Giving the amount of data being moved about, if using SQL server I would look at using SSIS or DTS – oracle will have something along the same line. SSIS will do the data transformations on many threads while taking care of a lot of the details for you.
Remember the design of software has more to do with the history of the software and the people working it in, than it has to do with the “right way of doing it”. Come back in 100 years and we may know how to write software, at present it is mostly a case of the blind leading the blind. Just like when the first bridges were build and a lot of them fell down, no one could tell you in advance witch bridge would keep standing and why.
Unlike autogenerated code from an ORM product, stored procs can be performance tuned. This is critical in large production environment. There are many ways to tweak performance that are not available when using an ORM. Also there are many many tasks performed by a large database which have nothing to do with the user interface and thus should not be run from code produced from there.
Stored procs are also required if you want to control rights so that the users can only do the procedures specified in the proc and nothing else. Otherwise, users can much more easily make unauthorized changes to the databases and commit fraud.
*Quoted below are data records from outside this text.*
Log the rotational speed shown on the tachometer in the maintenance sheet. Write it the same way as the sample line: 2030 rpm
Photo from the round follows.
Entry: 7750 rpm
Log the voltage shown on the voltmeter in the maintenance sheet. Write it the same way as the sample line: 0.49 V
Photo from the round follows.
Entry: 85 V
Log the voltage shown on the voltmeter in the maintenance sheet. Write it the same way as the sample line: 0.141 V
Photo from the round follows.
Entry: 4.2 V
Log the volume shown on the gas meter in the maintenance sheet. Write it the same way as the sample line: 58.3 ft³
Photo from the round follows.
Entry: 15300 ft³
This is one reason why database people who work with large business critical systems, do not allow any access except through stored procs.
If you are moving large amounts of data to other servers though, I would consider using DTS (if using SQL Server 2000) or SSIS. This may speed up your processes still further, but it will depend greatly on what you are doing and how.
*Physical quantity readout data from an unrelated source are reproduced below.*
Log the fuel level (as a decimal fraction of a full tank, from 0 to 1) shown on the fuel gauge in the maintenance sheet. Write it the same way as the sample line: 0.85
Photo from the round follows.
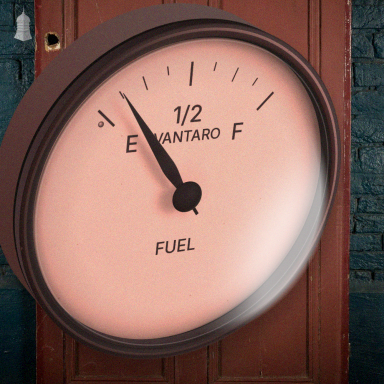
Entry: 0.125
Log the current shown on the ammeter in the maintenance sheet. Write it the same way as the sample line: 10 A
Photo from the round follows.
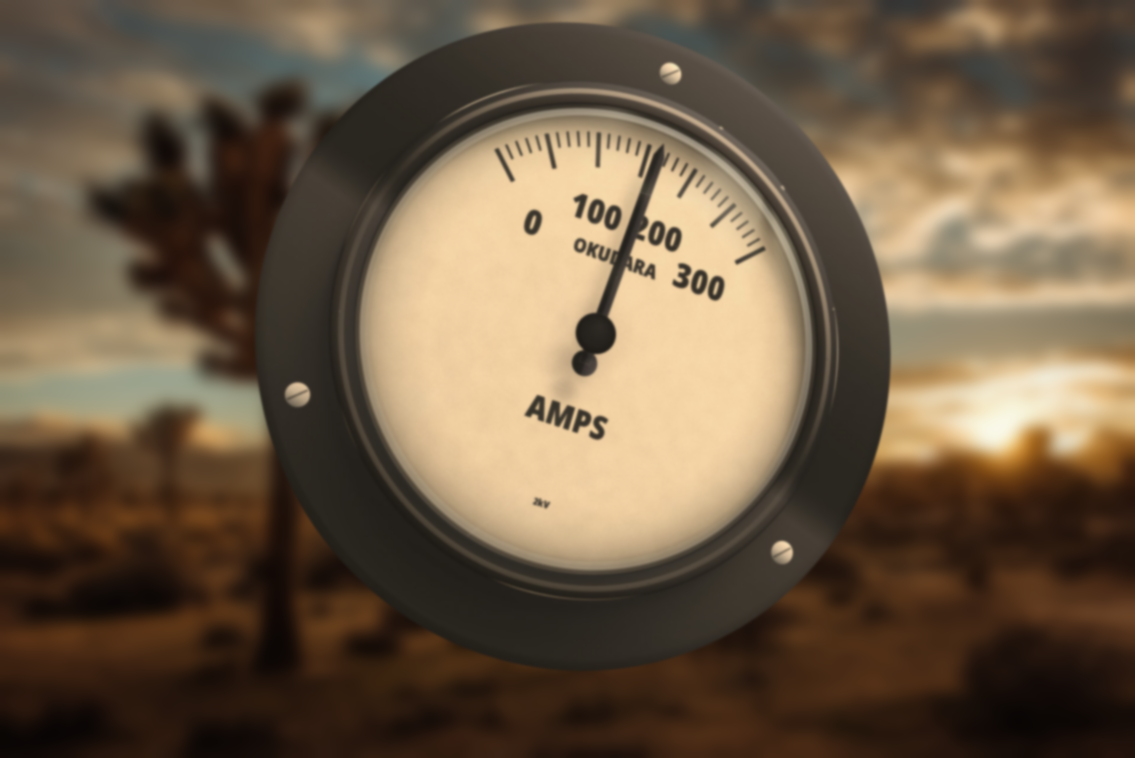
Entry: 160 A
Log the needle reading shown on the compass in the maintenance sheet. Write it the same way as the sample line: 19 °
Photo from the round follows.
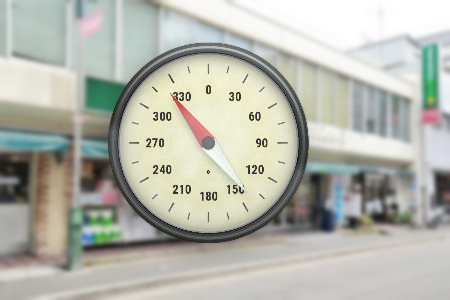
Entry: 322.5 °
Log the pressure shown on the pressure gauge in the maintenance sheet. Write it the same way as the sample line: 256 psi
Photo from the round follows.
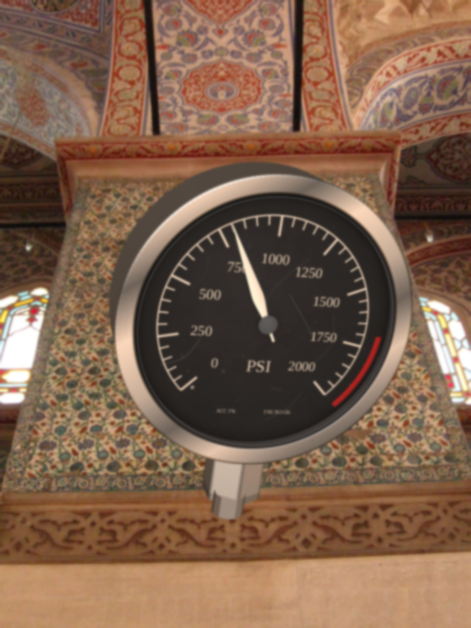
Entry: 800 psi
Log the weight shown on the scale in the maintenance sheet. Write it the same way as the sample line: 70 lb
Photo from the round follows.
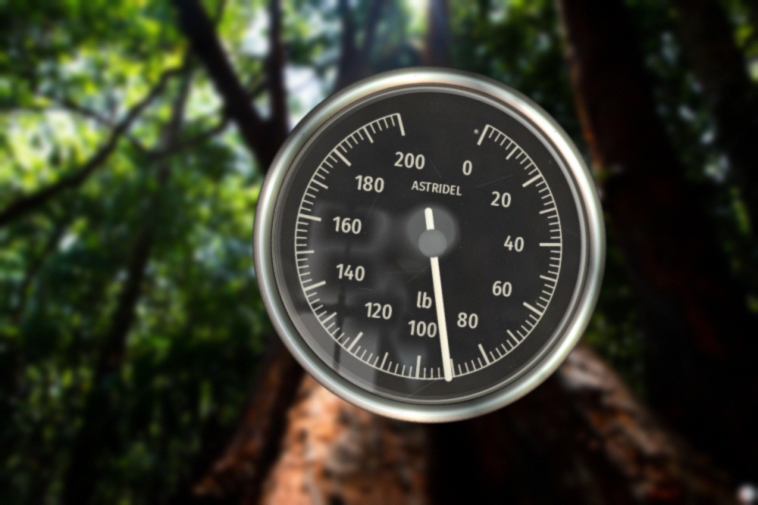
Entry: 92 lb
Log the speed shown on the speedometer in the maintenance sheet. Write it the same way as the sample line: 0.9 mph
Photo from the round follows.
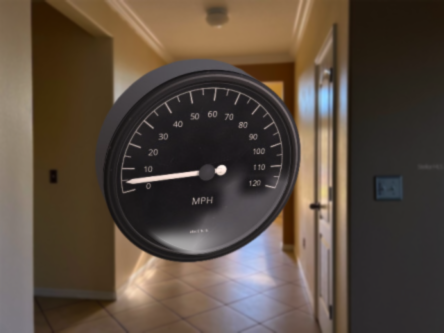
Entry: 5 mph
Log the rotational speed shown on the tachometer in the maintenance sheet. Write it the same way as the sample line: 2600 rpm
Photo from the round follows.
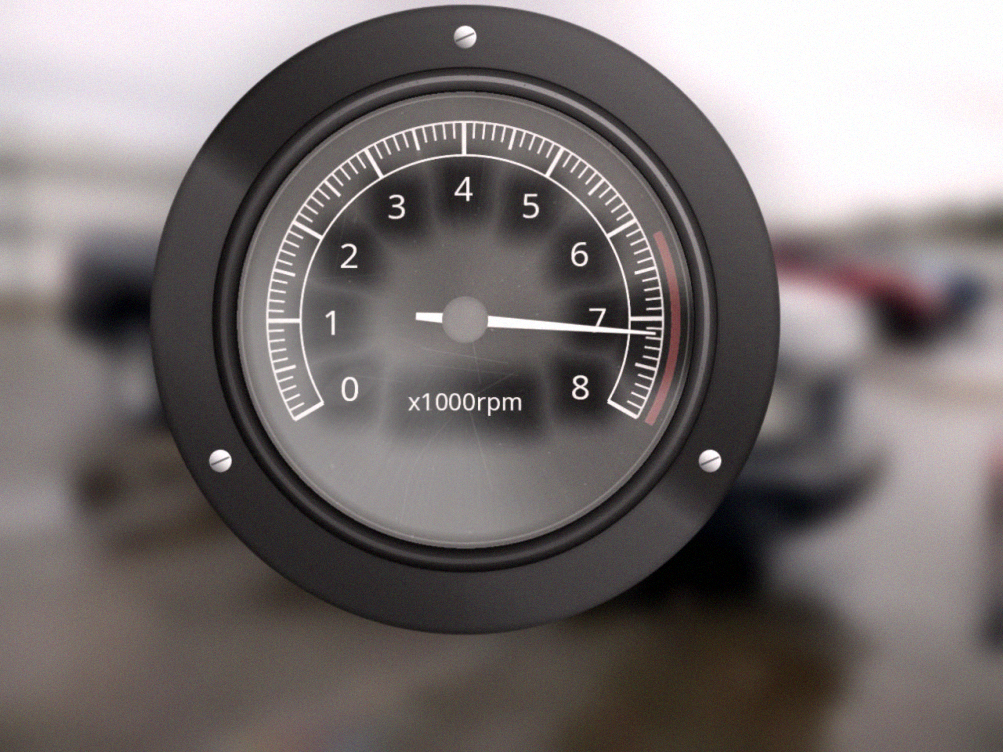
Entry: 7150 rpm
The fact that sps may be faster in this case doesn't preclude that indexing may be wrong or statistics out of date, but generally dbas who manage large sets of data tend to be pretty on top of this stuff.
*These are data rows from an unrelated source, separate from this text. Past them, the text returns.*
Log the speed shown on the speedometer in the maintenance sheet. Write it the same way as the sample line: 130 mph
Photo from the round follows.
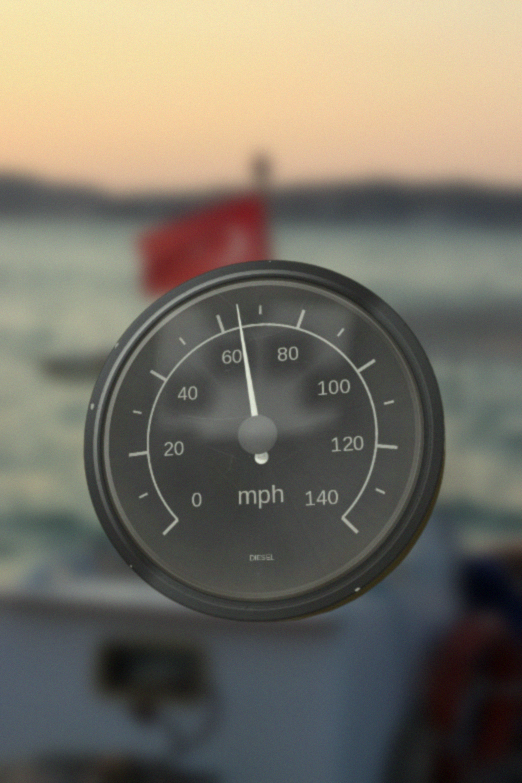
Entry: 65 mph
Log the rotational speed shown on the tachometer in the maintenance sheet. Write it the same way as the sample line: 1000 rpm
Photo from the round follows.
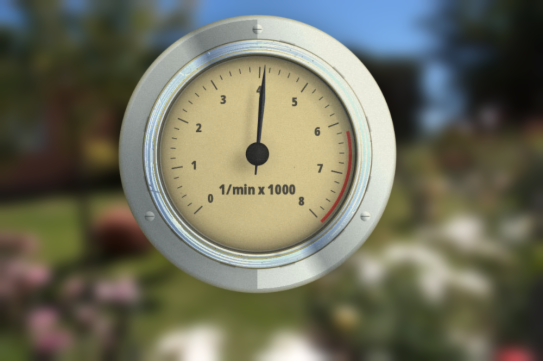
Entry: 4100 rpm
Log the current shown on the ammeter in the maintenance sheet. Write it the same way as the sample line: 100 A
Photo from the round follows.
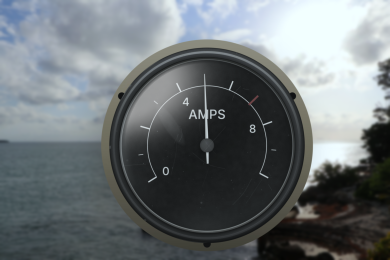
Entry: 5 A
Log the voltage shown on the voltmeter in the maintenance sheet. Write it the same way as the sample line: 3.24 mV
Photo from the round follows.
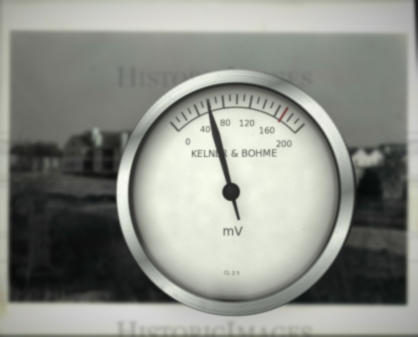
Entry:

It is true the process you describe seems a bit convoluted, but without seeing the structure of what is happening and understanding the database and environment, I can't say if maybe this is the best process.
I can tell you that new employees who come in and want to change working stuff to fit their own personal predjudices tend to be taken less than seriously and then you will have little credibility when you do need to suggest a valid change. This is particularly true when your past experience is not with databases of the same size or type of processing. If you were an expert in large systems, you might be taken more seriously from the start, but, face it, you are not and thus your opinion is not likely to sway anybody until you have been there awhile and they have a measure of your real capabilities. Plus if you learn the system as it is and work with it as it is, you will be in a better position in six months or so to suggest improvements rather than changes.
I could perhaps come up with more, but a few points.
Assuming a modern DB, stored procedures probably won't actually be noticeably faster than normal procedures due to caching and the like.
The security benefits of Stored procedures are somewhat overrated.
Change is evil. Consistency is king.
I'd say #3 trumps all other concerns unless stored procedures are causing a legitimate problem.
The faster way for reporting is to just read all data into memory (64 bit OS required) and just walk the objects. This is of course limited to ram size (affordable 32 GB) and reports where you hit a large part of the db. No need to make the effort for small reports.
In the old days I could run a report querying over 8 million objects in 1.5 seconds. That was in about a gigabyte of ram on a 3GHz pentium 4. 64 bit should be about twice as slow, but that is compensated by faster processors.